Exercise goal: Switch every occurrence of "Innbundet" to "Heftet" in the items below and write all the items out again. Leave everything else unchanged.

Transcribed page contents
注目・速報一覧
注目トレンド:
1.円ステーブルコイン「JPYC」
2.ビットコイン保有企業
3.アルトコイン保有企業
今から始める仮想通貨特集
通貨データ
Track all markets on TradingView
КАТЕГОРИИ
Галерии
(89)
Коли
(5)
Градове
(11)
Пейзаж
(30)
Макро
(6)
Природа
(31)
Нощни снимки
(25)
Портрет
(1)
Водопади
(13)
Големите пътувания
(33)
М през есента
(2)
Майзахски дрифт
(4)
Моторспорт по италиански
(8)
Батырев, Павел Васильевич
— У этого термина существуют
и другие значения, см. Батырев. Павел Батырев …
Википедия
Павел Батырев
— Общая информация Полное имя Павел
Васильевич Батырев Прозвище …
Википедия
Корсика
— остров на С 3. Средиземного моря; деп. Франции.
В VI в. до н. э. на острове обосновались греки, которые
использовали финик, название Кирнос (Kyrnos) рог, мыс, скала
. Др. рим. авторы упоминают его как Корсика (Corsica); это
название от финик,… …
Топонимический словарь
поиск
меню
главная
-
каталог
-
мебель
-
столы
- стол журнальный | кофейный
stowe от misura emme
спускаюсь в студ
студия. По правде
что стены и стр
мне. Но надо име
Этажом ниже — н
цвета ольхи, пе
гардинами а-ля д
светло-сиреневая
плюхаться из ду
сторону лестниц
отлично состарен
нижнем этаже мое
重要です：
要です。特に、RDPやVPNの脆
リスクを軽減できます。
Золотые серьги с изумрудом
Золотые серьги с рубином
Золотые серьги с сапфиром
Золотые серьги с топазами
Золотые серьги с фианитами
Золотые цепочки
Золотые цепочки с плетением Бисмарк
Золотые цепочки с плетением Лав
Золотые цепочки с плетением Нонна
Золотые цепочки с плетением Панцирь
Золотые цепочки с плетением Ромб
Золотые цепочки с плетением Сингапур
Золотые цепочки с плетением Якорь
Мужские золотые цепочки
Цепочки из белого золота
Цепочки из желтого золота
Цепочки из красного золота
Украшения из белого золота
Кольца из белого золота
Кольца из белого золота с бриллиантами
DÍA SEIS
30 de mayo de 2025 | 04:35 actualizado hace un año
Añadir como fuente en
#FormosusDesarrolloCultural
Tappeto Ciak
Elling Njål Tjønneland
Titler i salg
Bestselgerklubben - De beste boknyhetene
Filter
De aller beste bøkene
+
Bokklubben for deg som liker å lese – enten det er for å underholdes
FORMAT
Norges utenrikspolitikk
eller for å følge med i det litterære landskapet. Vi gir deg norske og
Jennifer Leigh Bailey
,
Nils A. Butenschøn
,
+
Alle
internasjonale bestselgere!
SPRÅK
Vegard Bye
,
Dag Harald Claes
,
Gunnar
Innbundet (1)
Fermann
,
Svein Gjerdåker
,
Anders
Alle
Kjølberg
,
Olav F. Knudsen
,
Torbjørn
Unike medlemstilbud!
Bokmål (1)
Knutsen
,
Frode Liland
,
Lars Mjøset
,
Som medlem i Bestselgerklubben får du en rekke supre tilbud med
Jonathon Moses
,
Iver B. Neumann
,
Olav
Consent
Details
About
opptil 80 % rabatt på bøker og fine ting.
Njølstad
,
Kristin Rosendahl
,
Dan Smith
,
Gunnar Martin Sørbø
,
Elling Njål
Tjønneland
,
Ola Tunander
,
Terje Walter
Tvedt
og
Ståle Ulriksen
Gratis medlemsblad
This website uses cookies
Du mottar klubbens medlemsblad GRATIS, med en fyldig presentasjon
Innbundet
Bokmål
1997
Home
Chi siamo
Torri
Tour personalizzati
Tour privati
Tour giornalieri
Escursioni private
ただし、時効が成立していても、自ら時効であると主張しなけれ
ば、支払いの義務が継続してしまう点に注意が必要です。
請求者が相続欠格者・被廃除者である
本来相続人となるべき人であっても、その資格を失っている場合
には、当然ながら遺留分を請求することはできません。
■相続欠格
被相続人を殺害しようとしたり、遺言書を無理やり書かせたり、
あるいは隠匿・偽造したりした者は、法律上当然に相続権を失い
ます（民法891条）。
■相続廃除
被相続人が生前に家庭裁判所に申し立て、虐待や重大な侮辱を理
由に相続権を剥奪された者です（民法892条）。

Solution to this task:
注目・速報一覧
注目トレンド:
1.円ステーブルコイン「JPYC」
2.ビットコイン保有企業
3.アルトコイン保有企業
今から始める仮想通貨特集
通貨データ
Track all markets on TradingView
КАТЕГОРИИ
Галерии
(89)
Коли
(5)
Градове
(11)
Пейзаж
(30)
Макро
(6)
Природа
(31)
Нощни снимки
(25)
Портрет
(1)
Водопади
(13)
Големите пътувания
(33)
М през есента
(2)
Майзахски дрифт
(4)
Моторспорт по италиански
(8)
Батырев, Павел Васильевич
— У этого термина существуют
и другие значения, см. Батырев. Павел Батырев …
Википедия
Павел Батырев
— Общая информация Полное имя Павел
Васильевич Батырев Прозвище …
Википедия
Корсика
— остров на С 3. Средиземного моря; деп. Франции.
В VI в. до н. э. на острове обосновались греки, которые
использовали финик, название Кирнос (Kyrnos) рог, мыс, скала
. Др. рим. авторы упоминают его как Корсика (Corsica); это
название от финик,… …
Топонимический словарь
поиск
меню
главная
-
каталог
-
мебель
-
столы
- стол журнальный | кофейный
stowe от misura emme
спускаюсь в студ
студия. По правде
что стены и стр
мне. Но надо име
Этажом ниже — н
цвета ольхи, пе
гардинами а-ля д
светло-сиреневая
плюхаться из ду
сторону лестниц
отлично состарен
нижнем этаже мое
重要です：
要です。特に、RDPやVPNの脆
リスクを軽減できます。
Золотые серьги с изумрудом
Золотые серьги с рубином
Золотые серьги с сапфиром
Золотые серьги с топазами
Золотые серьги с фианитами
Золотые цепочки
Золотые цепочки с плетением Бисмарк
Золотые цепочки с плетением Лав
Золотые цепочки с плетением Нонна
Золотые цепочки с плетением Панцирь
Золотые цепочки с плетением Ромб
Золотые цепочки с плетением Сингапур
Золотые цепочки с плетением Якорь
Мужские золотые цепочки
Цепочки из белого золота
Цепочки из желтого золота
Цепочки из красного золота
Украшения из белого золота
Кольца из белого золота
Кольца из белого золота с бриллиантами
DÍA SEIS
30 de mayo de 2025 | 04:35 actualizado hace un año
Añadir como fuente en
#FormosusDesarrolloCultural
Tappeto Ciak
Elling Njål Tjønneland
Titler i salg
Bestselgerklubben - De beste boknyhetene
Filter
De aller beste bøkene
+
Bokklubben for deg som liker å lese – enten det er for å underholdes
FORMAT
Norges utenrikspolitikk
eller for å følge med i det litterære landskapet. Vi gir deg norske og
Jennifer Leigh Bailey
,
Nils A. Butenschøn
,
+
Alle
internasjonale bestselgere!
SPRÅK
Vegard Bye
,
Dag Harald Claes
,
Gunnar
Heftet (1)
Fermann
,
Svein Gjerdåker
,
Anders
Alle
Kjølberg
,
Olav F. Knudsen
,
Torbjørn
Unike medlemstilbud!
Bokmål (1)
Knutsen
,
Frode Liland
,
Lars Mjøset
,
Som medlem i Bestselgerklubben får du en rekke supre tilbud med
Jonathon Moses
,
Iver B. Neumann
,
Olav
Consent
Details
About
opptil 80 % rabatt på bøker og fine ting.
Njølstad
,
Kristin Rosendahl
,
Dan Smith
,
Gunnar Martin Sørbø
,
Elling Njål
Tjønneland
,
Ola Tunander
,
Terje Walter
Tvedt
og
Ståle Ulriksen
Gratis medlemsblad
This website uses cookies
Du mottar klubbens medlemsblad GRATIS, med en fyldig presentasjon
Heftet
Bokmål
1997
Home
Chi siamo
Torri
Tour personalizzati
Tour privati
Tour giornalieri
Escursioni private
ただし、時効が成立していても、自ら時効であると主張しなけれ
ば、支払いの義務が継続してしまう点に注意が必要です。
請求者が相続欠格者・被廃除者である
本来相続人となるべき人であっても、その資格を失っている場合
には、当然ながら遺留分を請求することはできません。
■相続欠格
被相続人を殺害しようとしたり、遺言書を無理やり書かせたり、
あるいは隠匿・偽造したりした者は、法律上当然に相続権を失い
ます（民法891条）。
■相続廃除
被相続人が生前に家庭裁判所に申し立て、虐待や重大な侮辱を理
由に相続権を剥奪された者です（民法892条）。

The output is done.